According to the latest official Pentagon figures, there are currently about 135,000 US troops in Iraq, as well as about 25,000 other coalition forces. With the normal troop rotations that are going on, which allow for some overlap of forces, Pentagon officials are suggesting that there may be up to 142,000 US troops in Iraq by January.

Soldier who filed law suit not required to report for duty

The US Army captain who filed an injunction to block his deployment to Iraq did not have to report for duty, and the military has yet to decide whether to approve his resignation.

Capt. Jay Ferriola, 31, appeared in court on Oct. 24 for an emergency hearing to decide his case. Ferriola says he resigned from the Army Reserve in June after eight years of service, including four years of active duty.

Ferriola received orders to report for active duty with the 306th Military Police Battalion in Uniondale, New York. The lawsuit says the unit will serve in Iraq for a year and a half on a “dangerous mission in Iraq.”

Ferriola filed a lawsuit against the government, claiming lack of due process, involuntary servitude and breach of contract. According to his lawyer, Barry Slotnick, Ferriola decided he did not want a career in the military and wanted to pursue opportunities in civilian life.

The lawsuit acknowledges Ferriola never received a response from the Army on his resignation, but he was told to turn in his equipment.

Ferriola is the fourth member of the armed forces to sue to block orders under the federal stop-loss policy.

The stop-loss order was issued on Sept. 14, 2001, with the purpose of granting the Department of Defense authority “to activate the Ready Reserve to respond to the threat of future terrorist attacks against the United States.” Critics of the Bush administration have called it a “backdoor draft.”

Former Army Lt. Todd Parrish of North Carolina filed suit in July seeking to rescind his ROTC contract on similar grounds.

After serving eight years on active and inactive duty, Parrish is on his sixth administrative delay after winning a temporary injunction against showing up for training and deployment to Iraq.

“The underlying principle here is this is an all-volunteer force,” said Mark Waple, Parrish’s lawyer. “When the Defense Department starts going to these extremes to recall people for active duty who have no remaining service obligations, they bump into problems with the due process clause of the US Constitution.”

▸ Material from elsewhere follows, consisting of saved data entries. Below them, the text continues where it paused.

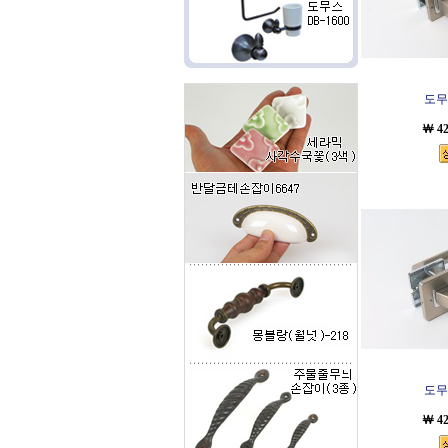
도무스
￦ 4
도무스
￦ 4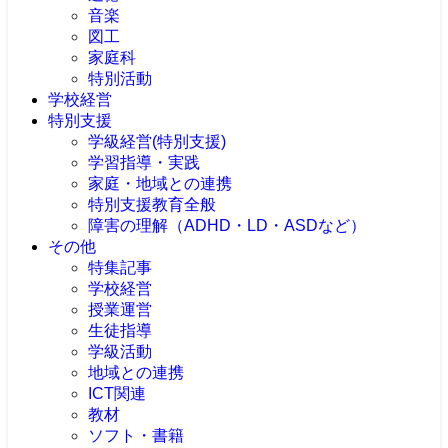
音楽
図工
家庭科
特別活動
学校経営
特別支援
学級経営(特別支援)
学習指導・実践
家庭・地域との連携
特別支援教育全般
障害の理解（ADHD・LD・ASDなど）
その他
特集記事
学校経営
授業運営
生徒指導
学級活動
地域との連携
ICT関連
教材
ソフト・書籍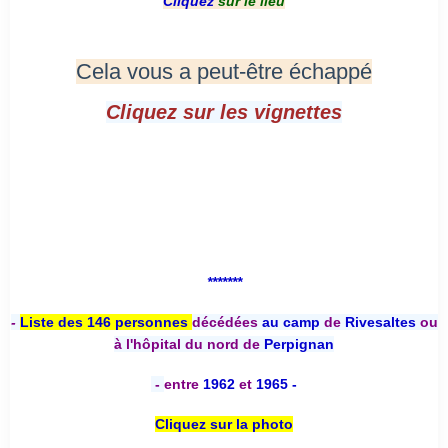
Cliquez
sur le lieu
Cela vous a peut-être échappé
Cliquez sur les vignettes
*******
-
Liste des 146 personnes
décédées
au camp
de
Rivesaltes
ou
à l'hôpital du nord de
Perpignan
-
entre
1962
et
1965 -
Cliquez sur la photo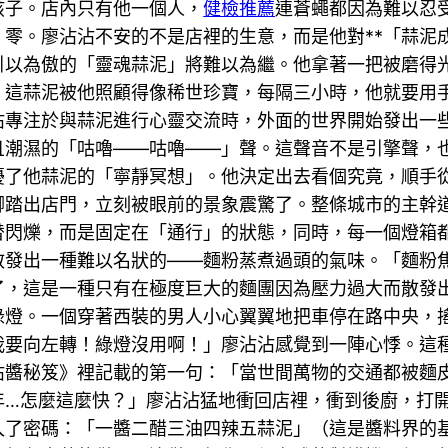
孩子。店內只有他一個人，
健檢推薦
連蒼蠅都因為難以忍
零。廖沾沾不安的不是店裡的生意，而是他對**「蒜泥
引以為傲的「靈魂蒜泥」將難以為繼。他拿著一把被磨得
這蒜泥被他照顧得像稀世珍寶，每隔三小時，他就要用手
沾專注於與蒜泥進行心靈交流時，外面的世界開始發出一
且潮濕的「咕嚕——咕嚕——」聲。這聲音不是引擎聲，
擾了他蒜泥的「寧靜冥想」。他決定出去看個究竟，順手
腳踏出店門，立刻被眼前的景象震驚了。整條城市的主幹
替閃爍，而是固定在「通行」的狀態，同時，每一個燈箱
散發出一種難以名狀的——麵粉蒸煮過頭的氣味。「麵粉
了，這是一種只有在極度巨大的麵團因為壓力過大而散發
綠燈。一個穿著西裝的男人小心翼翼地把車停在路中央，
我要向左轉！綠燈沒用啊！」廖沾沾感覺到一陣心悸。這
沾醬秘笈》裡記載的第一句：「當世間萬物的交通都被麵
年…怎麼這麼快？」廖沾沾猛地衝回店裡，衝到後廚，打
入了密碼：「一醬二醋三油四辣五蒜泥」（這是醬料界的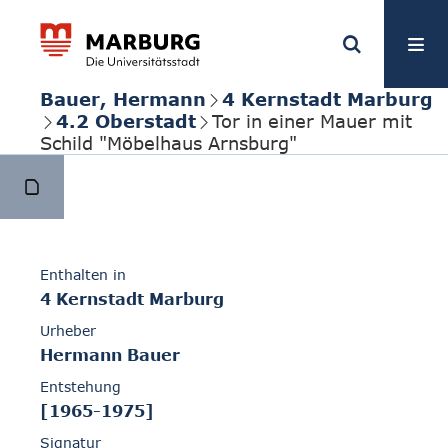
Bauer, Hermann
4 Kernstadt Marburg
4.2 Oberstadt
Tor in einer Mauer mit
Schild "Möbelhaus Arnsburg"
Enthalten in
4 Kernstadt Marburg
Urheber
Hermann Bauer
Entstehung
[1965-1975]
Signatur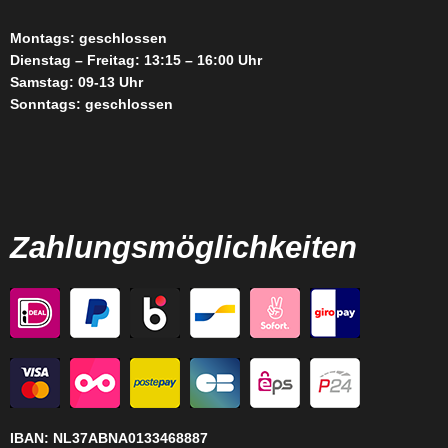
Montags: geschlossen
Dienstag – Freitag: 13:15 – 16:00 Uhr
Samstag: 09-13 Uhr
Sonntags: geschlossen
Zahlungsmöglichkeiten
IBAN:
NL37ABNA0133468887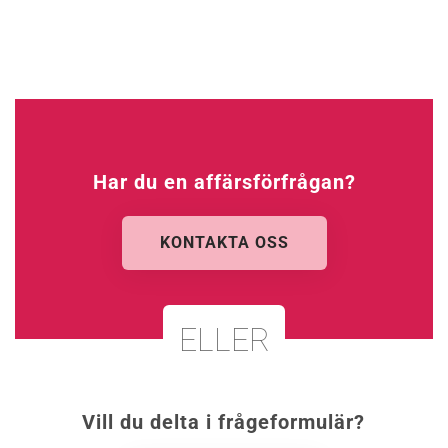
Har du en affärsförfrågan?
KONTAKTA OSS
ELLER
Vill du delta i frågeformulär?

Waple says Parrish signed an eight-year contract when he was a college sophomore in exchange for three years of paid education. When the contract expired on Dec. 30, 2003, Parrish received a discharge certificate. The Army, however, claims Parrish did not officially resign his commission and is therefore considered a volunteer.

“But the operative word on the discharge certificate is ‘discharge.’ There was no indication or phrase in the contract that would have told him he had to resign,” Waple said.

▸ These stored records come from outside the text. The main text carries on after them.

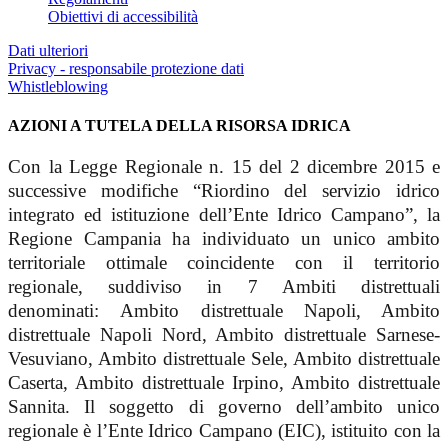
Obiettivi di accessibilità
Dati ulteriori
Privacy - responsabile protezione dati
Whistleblowing
AZIONI A TUTELA DELLA RISORSA IDRICA
Con la Legge Regionale n. 15 del 2 dicembre 2015 e
successive modifiche “Riordino del servizio idrico
integrato ed istituzione dell’Ente Idrico Campano”, la
Regione Campania ha individuato un unico ambito
territoriale ottimale coincidente con il territorio
regionale, suddiviso in 7 Ambiti distrettuali
denominati: Ambito distrettuale Napoli, Ambito
distrettuale Napoli Nord, Ambito distrettuale Sarnese-
Vesuviano, Ambito distrettuale Sele, Ambito distrettuale
Caserta, Ambito distrettuale Irpino, Ambito distrettuale
Sannita. Il soggetto di governo dell’ambito unico
regionale è l’Ente Idrico Campano (EIC), istituito con la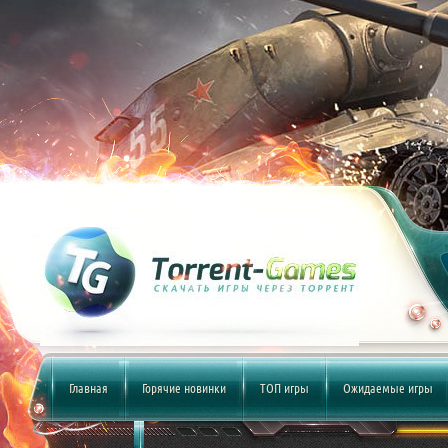
Главная
Горячие новинки
ТОП игры
Ожидаемые игры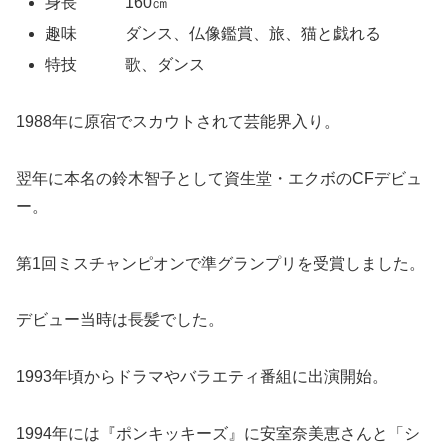
身長 160㎝
趣味 ダンス、仏像鑑賞、旅、猫と戯れる
特技 歌、ダンス
1988年に原宿でスカウトされて芸能界入り。
翌年に本名の鈴木智子として資生堂・エクボのCFデビュ
ー。
第1回ミスチャンピオンで準グランプリを受賞しました。
デビュー当時は長髪でした。
1993年頃からドラマやバラエティ番組に出演開始。
1994年には『ポンキッキーズ』に安室奈美恵さんと「シ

Waple has been in contact with lawyers representing two other California reservists identified only as ‘John Does’ in their suits against the government seeking release from the stop-loss order.

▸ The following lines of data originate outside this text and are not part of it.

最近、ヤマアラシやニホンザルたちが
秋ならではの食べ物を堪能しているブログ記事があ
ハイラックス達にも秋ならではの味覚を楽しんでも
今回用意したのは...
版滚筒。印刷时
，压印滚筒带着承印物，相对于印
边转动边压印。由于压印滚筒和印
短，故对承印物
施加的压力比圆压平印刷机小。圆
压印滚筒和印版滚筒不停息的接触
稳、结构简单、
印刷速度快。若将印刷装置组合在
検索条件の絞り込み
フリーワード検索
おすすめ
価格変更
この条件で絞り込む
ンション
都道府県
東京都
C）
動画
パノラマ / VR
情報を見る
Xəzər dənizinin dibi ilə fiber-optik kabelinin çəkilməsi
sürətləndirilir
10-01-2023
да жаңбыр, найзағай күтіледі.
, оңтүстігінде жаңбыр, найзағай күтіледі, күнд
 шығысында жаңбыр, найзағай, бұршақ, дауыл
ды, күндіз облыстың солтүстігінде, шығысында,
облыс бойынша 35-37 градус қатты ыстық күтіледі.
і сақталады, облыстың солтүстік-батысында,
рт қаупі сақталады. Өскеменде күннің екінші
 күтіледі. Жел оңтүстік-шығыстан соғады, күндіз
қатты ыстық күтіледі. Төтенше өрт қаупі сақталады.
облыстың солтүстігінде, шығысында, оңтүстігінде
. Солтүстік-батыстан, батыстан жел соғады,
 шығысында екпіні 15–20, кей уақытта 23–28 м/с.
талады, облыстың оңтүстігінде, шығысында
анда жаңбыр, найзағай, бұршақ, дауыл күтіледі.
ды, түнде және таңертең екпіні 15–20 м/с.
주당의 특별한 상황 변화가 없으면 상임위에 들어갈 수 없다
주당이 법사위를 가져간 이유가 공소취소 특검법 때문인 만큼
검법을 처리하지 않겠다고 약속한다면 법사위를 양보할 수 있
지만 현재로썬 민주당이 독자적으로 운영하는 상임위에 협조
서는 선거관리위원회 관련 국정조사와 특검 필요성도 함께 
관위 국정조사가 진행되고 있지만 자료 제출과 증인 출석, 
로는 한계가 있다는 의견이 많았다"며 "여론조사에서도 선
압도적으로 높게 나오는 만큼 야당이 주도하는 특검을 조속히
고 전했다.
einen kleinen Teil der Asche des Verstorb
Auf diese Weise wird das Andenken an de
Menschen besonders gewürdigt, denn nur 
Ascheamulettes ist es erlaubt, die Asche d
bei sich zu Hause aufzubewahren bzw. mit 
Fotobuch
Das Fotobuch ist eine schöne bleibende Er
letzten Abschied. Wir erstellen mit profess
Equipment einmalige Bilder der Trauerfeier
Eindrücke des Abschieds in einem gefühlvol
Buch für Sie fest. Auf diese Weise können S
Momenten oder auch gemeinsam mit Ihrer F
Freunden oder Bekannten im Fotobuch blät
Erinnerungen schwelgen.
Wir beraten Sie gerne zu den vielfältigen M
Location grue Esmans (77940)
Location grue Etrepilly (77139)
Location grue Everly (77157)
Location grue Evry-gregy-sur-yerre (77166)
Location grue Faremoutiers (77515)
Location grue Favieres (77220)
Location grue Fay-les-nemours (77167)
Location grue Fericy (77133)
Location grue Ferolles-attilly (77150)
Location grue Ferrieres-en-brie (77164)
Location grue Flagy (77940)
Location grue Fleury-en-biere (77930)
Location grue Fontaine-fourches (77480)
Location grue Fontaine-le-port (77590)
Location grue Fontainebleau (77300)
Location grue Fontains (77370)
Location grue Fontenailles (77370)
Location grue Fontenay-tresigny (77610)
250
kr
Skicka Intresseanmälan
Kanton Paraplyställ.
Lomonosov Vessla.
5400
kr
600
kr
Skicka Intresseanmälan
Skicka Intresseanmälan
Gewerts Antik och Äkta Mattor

“The former Iraqi regime has been removed from power, and Iraq cannot be considered to present any threat of terrorism against the United States, if it ever did,” the suit contends. “The stop-loss order, accordingly, is invalid because it is unauthorized by, unrelated to, and exceeds the scope and purpose of the Executive Order under which the stop-loss order has been promulgated.”

Pentagon Halts Forced Anthrax Vaccinations

In an Oct. 27 ruling, a federal judge shut down the military’s controversial anthrax vaccine program.

US District Judge Emmet G. Sullivan concluded that the Food and Drug Administration had violated its own rules when it approved the vaccine in 2003, saying the military’s mandatory vaccine program is “illegal.”

The ruling sent shockwaves through the US military, where more than 1.2 million troops have been forced to take the vaccine under threat of court martial since 1998. Many soldiers have complained that the vaccine has caused debilitating health problems.

Earlier this year, United Press International reported that at least 10 soldiers died after receiving the vaccination. UPI also reported that some medical experts believe an outbreak of more than 100 mysterious cases of pneumonia among soldiers was related to their receiving the vaccine.